*AIM OF THE TASK*:
Convert the text read from every picture in the rows below into a single JSON list of strings, with one string per line and no blank lines. Leave the pictures out of the answer.

=== Begin Enclosure ===

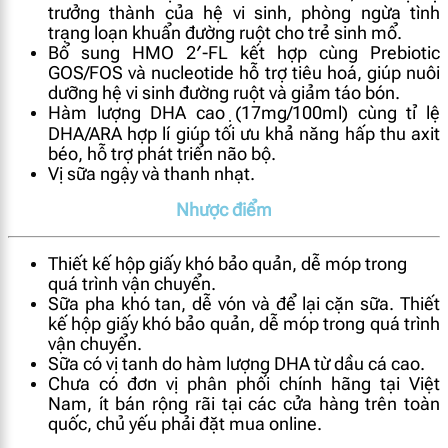
trưởng thành của hệ vi sinh, phòng ngừa tình
trạng loạn khuẩn đường ruột cho trẻ sinh mổ.
Bổ sung HMO 2′-FL kết hợp cùng Prebiotic
GOS/FOS và nucleotide hỗ trợ tiêu hoá, giúp nuôi
dưỡng hệ vi sinh đường ruột và giảm táo bón.
Hàm lượng DHA cao ̣(17mg/100ml) cùng tỉ lệ
DHA/ARA hợp lí giúp tối ưu khả năng hấp thu axit
béo, hỗ trợ phát triển não bộ.
Vị sữa ngậy và thanh nhạt.
Nhược điểm
Thiết kế hộp giấy khó bảo quản, dễ móp trong
quá trình vận chuyển.
Sữa pha khó tan, dễ vón và để lại cặn sữa. Thiết
kế hộp giấy khó bảo quản, dễ móp trong quá trình
vận chuyển.
Sữa có vị tanh do hàm lượng DHA từ dầu cá cao.
Chưa có đơn vị phân phối chính hãng tại Việt
Nam, ít bán rộng rãi tại các cửa hàng trên toàn
quốc, chủ yếu phải đặt mua online.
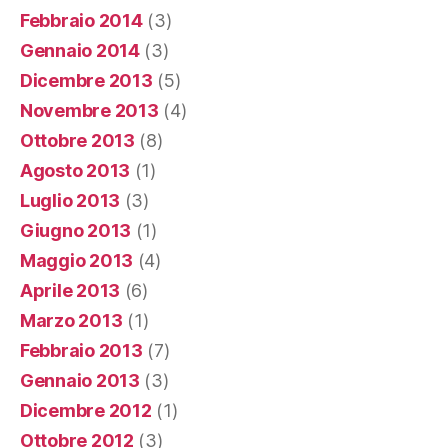
Febbraio 2014
(3)
Gennaio 2014
(3)
Dicembre 2013
(5)
Novembre 2013
(4)
Ottobre 2013
(8)
Agosto 2013
(1)
Luglio 2013
(3)
Giugno 2013
(1)
Maggio 2013
(4)
Aprile 2013
(6)
Marzo 2013
(1)
Febbraio 2013
(7)
Gennaio 2013
(3)
Dicembre 2012
(1)
Ottobre 2012
(3)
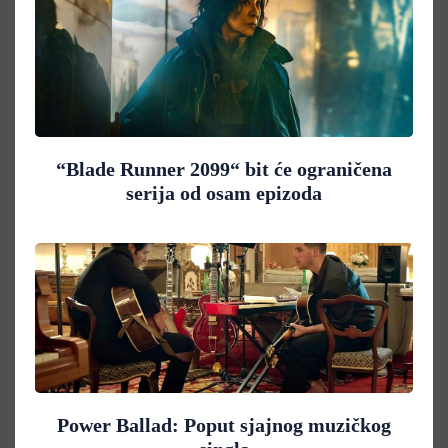
“Blade Runner 2099“ bit će ograničena
serija od osam epizoda
Power Ballad: Poput sjajnog muzičkog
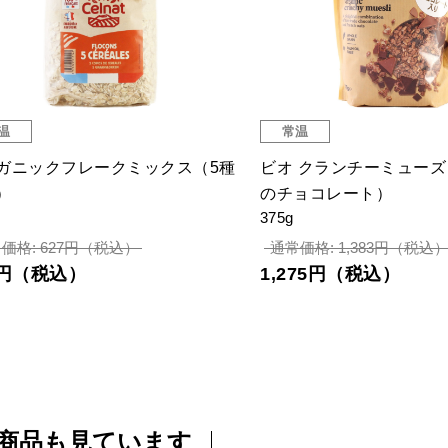
温
常温
ガニックフレークミックス（5種
ビオ クランチーミュー
）
のチョコレート）
375g
価格: 627円（税込）
通常価格: 1,383円（税込
8円（税込）
1,275円（税込）
商品も見ています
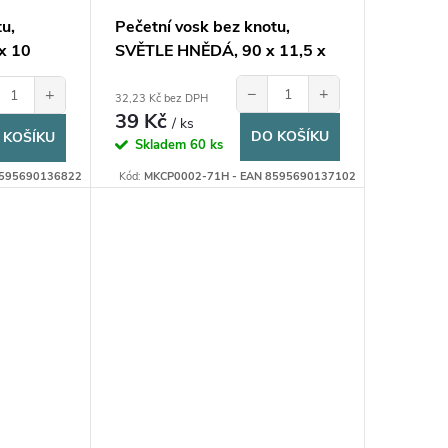
tu,
Pečetní vosk bez knotu,
x 10
SVĚTLE HNĚDÁ, 90 x 11,5 x
10 mm, 1ks
−
+
+
32,23 Kč bez DPH
39 Kč
/ ks
DO KOŠÍKU
 KOŠÍKU
Skladem
60 ks
8595690136822
Kód:
MKCP0002-71H - EAN 8595690137102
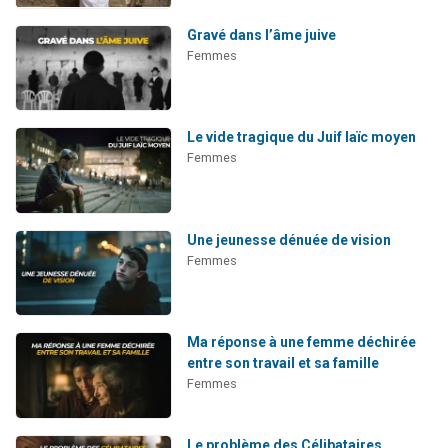
Gravé dans l’âme juive
Femmes
Le vide tragique du Juif laïc moyen
Femmes
Une jeunesse dénuée de vision
Femmes
Ma réponse à une femme déchirée
entre son travail et sa famille
Femmes
Le problème des Célibataires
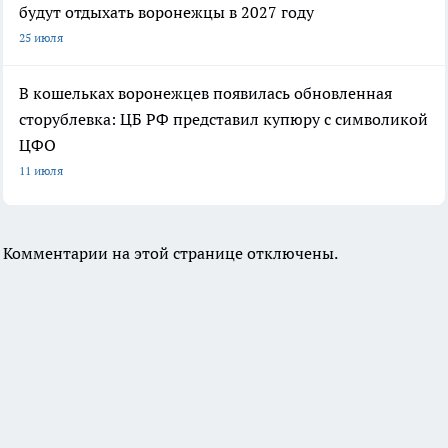
будут отдыхать воронежцы в 2027 году
25 июля
В кошельках воронежцев появилась обновленная
сторублевка: ЦБ РФ представил купюру с символикой
ЦФО
11 июля
Комментарии на этой странице отключены.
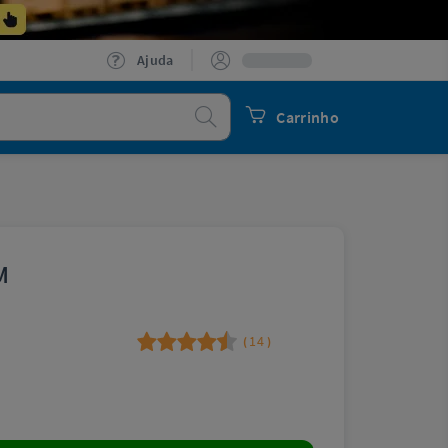
Ajuda
Procurar
Carrinho
M
14
(
)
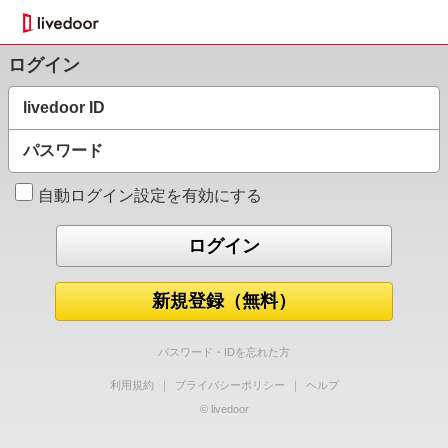
ログイン
livedoor ID
パスワード
自動ログイン設定を有効にする
新規登録（無料）
パスワード・IDを忘れた方
利用規約
｜
プライバシーポリシー
｜
ヘルプ
© livedoor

=== End Enclosure ===

*RESPONSE BELOW*:
[
  "trưởng thành của hệ vi sinh, phòng ngừa tình",
  "trạng loạn khuẩn đường ruột cho trẻ sinh mổ.",
  "Bổ sung HMO 2′-FL kết hợp cùng Prebiotic",
  "GOS/FOS và nucleotide hỗ trợ tiêu hoá, giúp nuôi",
  "dưỡng hệ vi sinh đường ruột và giảm táo bón.",
  "Hàm lượng DHA cao ̣(17mg/100ml) cùng tỉ lệ",
  "DHA/ARA hợp lí giúp tối ưu khả năng hấp thu axit",
  "béo, hỗ trợ phát triển não bộ.",
  "Vị sữa ngậy và thanh nhạt.",
  "Nhược điểm",
  "Thiết kế hộp giấy khó bảo quản, dễ móp trong",
  "quá trình vận chuyển.",
  "Sữa pha khó tan, dễ vón và để lại cặn sữa. Thiết",
  "kế hộp giấy khó bảo quản, dễ móp trong quá trình",
  "vận chuyển.",
  "Sữa có vị tanh do hàm lượng DHA từ dầu cá cao.",
  "Chưa có đơn vị phân phối chính hãng tại Việt",
  "Nam, ít bán rộng rãi tại các cửa hàng trên toàn",
  "quốc, chủ yếu phải đặt mua online.",
  "Febbraio 2014",
  "(3)",
  "Gennaio 2014",
  "(3)",
  "Dicembre 2013",
  "(5)",
  "Novembre 2013",
  "(4)",
  "Ottobre 2013",
  "(8)",
  "Agosto 2013",
  "(1)",
  "Luglio 2013",
  "(3)",
  "Giugno 2013",
  "(1)",
  "Maggio 2013",
  "(4)",
  "Aprile 2013",
  "(6)",
  "Marzo 2013",
  "(1)",
  "Febbraio 2013",
  "(7)",
  "Gennaio 2013",
  "(3)",
  "Dicembre 2012",
  "(1)",
  "Ottobre 2012",
  "(3)",
  "“Blade Runner 2099“ bit će ograničena",
  "serija od osam epizoda",
  "Power Ballad: Poput sjajnog muzičkog",
  "温",
  "常温",
  "ガニックフレークミックス（5種",
  "ビオ クランチーミュー",
  "）",
  "のチョコレート）",
  "375g",
  "価格: 627円（税込）",
  "通常価格: 1,383円（税込",
  "8円（税込）",
  "1,275円（税込）",
  "商品も見ています",
  "tu,",
  "Pečetní vosk bez knotu,",
  "x 10",
  "SVĚTLE HNĚDÁ, 90 x 11,5 x",
  "10 mm, 1ks",
  "−",
  "+",
  "+",
  "32,23 Kč bez DPH",
  "39 Kč",
  "/ ks",
  "DO KOŠÍKU",
  " KOŠÍKU",
  "Skladem",
  "60 ks",
  "8595690136822",
  "Kód:",
  "MKCP0002-71H - EAN 8595690137102",
  "Gravé dans l’âme juive",
  "Femmes",
  "Le vide tragique du Juif laïc moyen",
  "Femmes",
  "Une jeunesse dénuée de vision",
  "Femmes",
  "Ma réponse à une femme déchirée",
  "entre son travail et sa famille",
  "Femmes",
  "Le problème des Célibataires",
  "будут отдыхать воронежцы в 2027 году",
  "25 июля",
  "В кошельках воронежцев появилась обновленная",
  "сторублевка: ЦБ РФ представил купюру с символикой",
  "ЦФО",
  "11 июля",
  "Комментарии на этой странице отключены.",
  "Ajuda",
  "Procurar",
  "Carrinho",
  "M",
  "14",
  "(",
  ")",
  "ログイン",
  "livedoor ID",
  "パスワード",
  "自動ログイン設定を有効にする",
  "新規登録（無料）",
  "パスワード・IDを忘れた方",
  "利用規約",
  "｜",
  "プライバシーポリシー",
  "｜",
  "ヘルプ",
  "© livedoor"
]